他第一次隐约摸到了吕不韦所隐讳的机密,并明白自己无可挽回的命运,不属于母亲的人都会凄惨地死去,不可能为任何仙术、修道所转移,曾经属于他的也一定会失去。因为他的生命就像赵姬身边任何人的生命一样,并不特别,转瞬即逝。嬴政回到了母亲体内,如同一声悠远的鸣哨终于重返属于它的荒野。他从来没有能够逃出那座肉做的宫殿,他浑身颤抖地把阴茎塞入她的穴中,被那份滚烫烧灼得几乎感受不到下体,他恐惧到无法从中汲取任何快感,只能麻木地亲吻母亲,那座阳光无法抵达的席上,赵姬的眼瞳亮得惊人,她抱住嬴政的腰身,大腿用力地缠绞他,像老虎用爪捉扑住猎物,她高声地发出喘息和欢笑,不由让嬴政更加忌惮地想起在曾经动荡的岁月里,她也是如此兴奋地捕获他人,把他们放在她的利齿中。她吃掉了别人的色彩,因此打造了悲戚的、黯淡的灾难。
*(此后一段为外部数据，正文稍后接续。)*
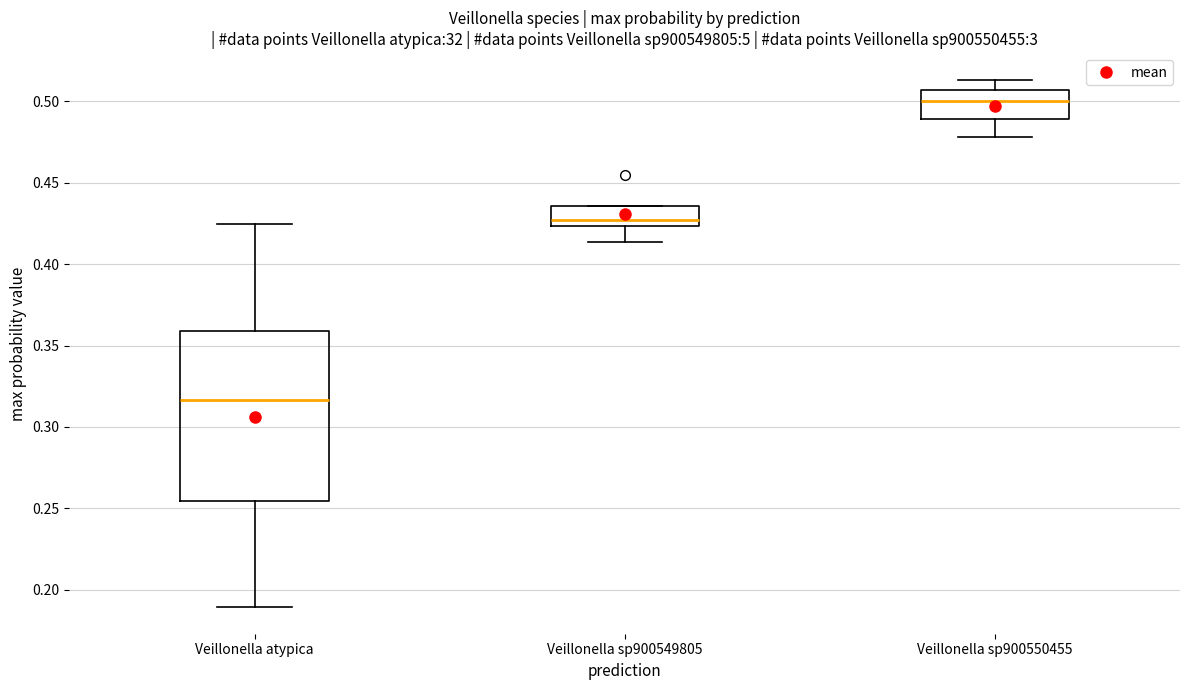

Reading left to right, transcribe this box plot: for each box, give where its median line is, the range the box spans, and where its two whiskers end, as read against the y-axis. The values are not printed on the chart, so give them approximately, as read against the axis.

Veillonella atypica: median 0.315, box 0.255 to 0.360, whiskers 0.190 to 0.425
Veillonella sp900549805: median 0.425 (just above the box's lower edge), box 0.425 to 0.435, whiskers 0.415 to 0.435
Veillonella sp900550455: median 0.500, box 0.490 to 0.505, whiskers 0.480 to 0.515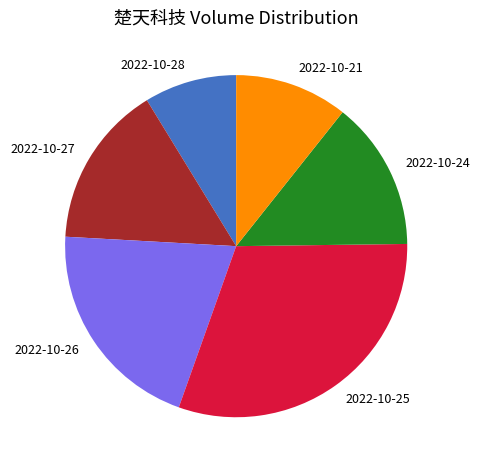

Count the number of slices in the pie.

6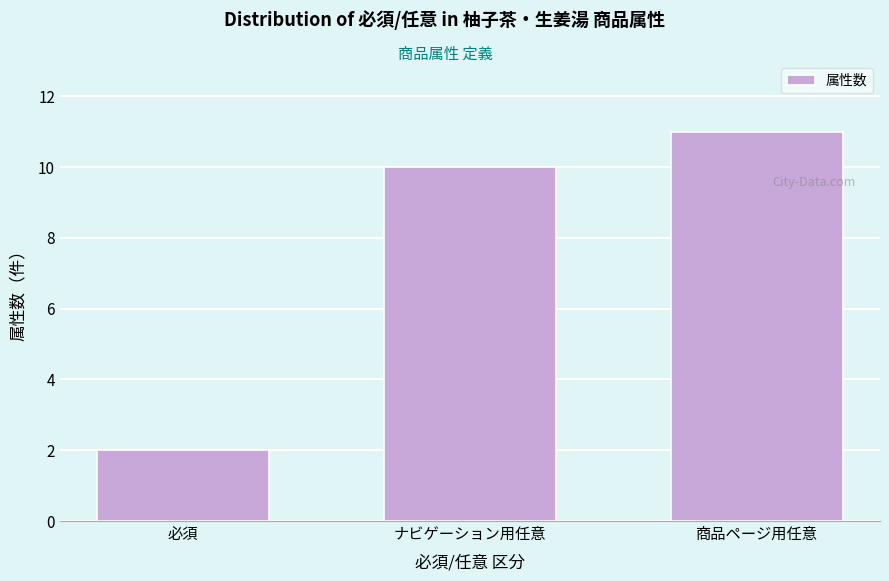

Reading left to right, extract all data points from this chart.

2	10	11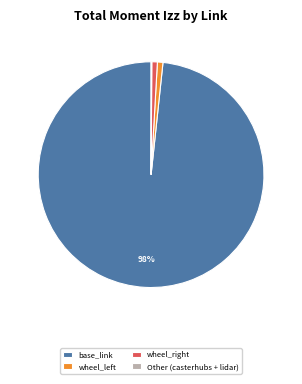

Is it true that wheel_left is 11% of the pie?

False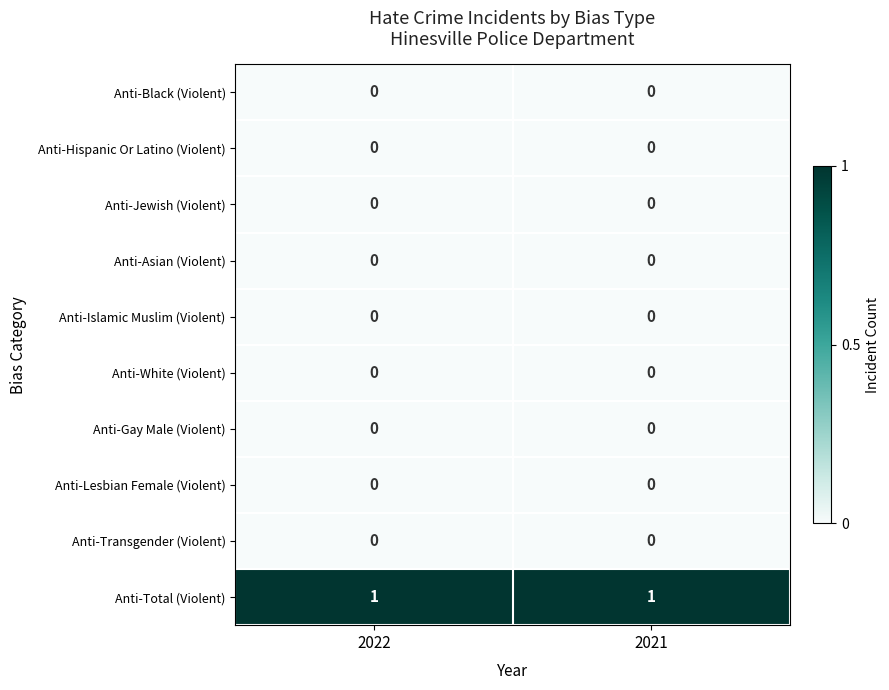

Is it true that Anti-Total (Violent) equals 0 at 2022?

False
最终,赵姬餍足地躺在榻上,她的呼吸已经平静,她身体上的肌与肉仍因为欣悦而自然地痉挛,嬴政仍然蜷缩在她身边,他高大的身躯所作出的情态依旧犹如流落六地时,试图向母亲取暖的孩童。他把眼睛贴在她蒙着汗水而细腻的皮肤上,低低地哭泣了。他已经被母亲所抛弃了,她的欲望的开始即是自己欲望的终结,那么即便是拥有五岳四渎,也只能够开始在掌纹、龟甲之中寻求自己死亡的场景。
而那些从横梁上飘过的幻影中,竟然没有一个预言准确地告知他、让他停止恐慌。因为他的死亡没有正式的宣告,那一天,人们如常地呆在棚屋中,街道上传来马匹湿漉漉而新鲜的粪臭。在那一列梦游般的皇家的车队中,君王的尸体呆在死去多时的鱼鲜之间,像被陈列于殿下以作妆点的珊瑚,脱水的蛤蜃比拇指更小,拥挤在一起被活着的盐所蚕食,勉强维持自身形态地腐烂与消亡,在他身上也散发出同样的气味,嬴政才明白这就是二十年前的死亡。直到那个时候,他才又回到那个没有一丝阳光照射入的白天,他的生与死都不过是他的母亲、帝王的妈妈你的情人、赵姬的欲望,于是这欲望也延伸到帝国全部的土地,整整数千万里,竟没有一寸不是赵姬的幻梦。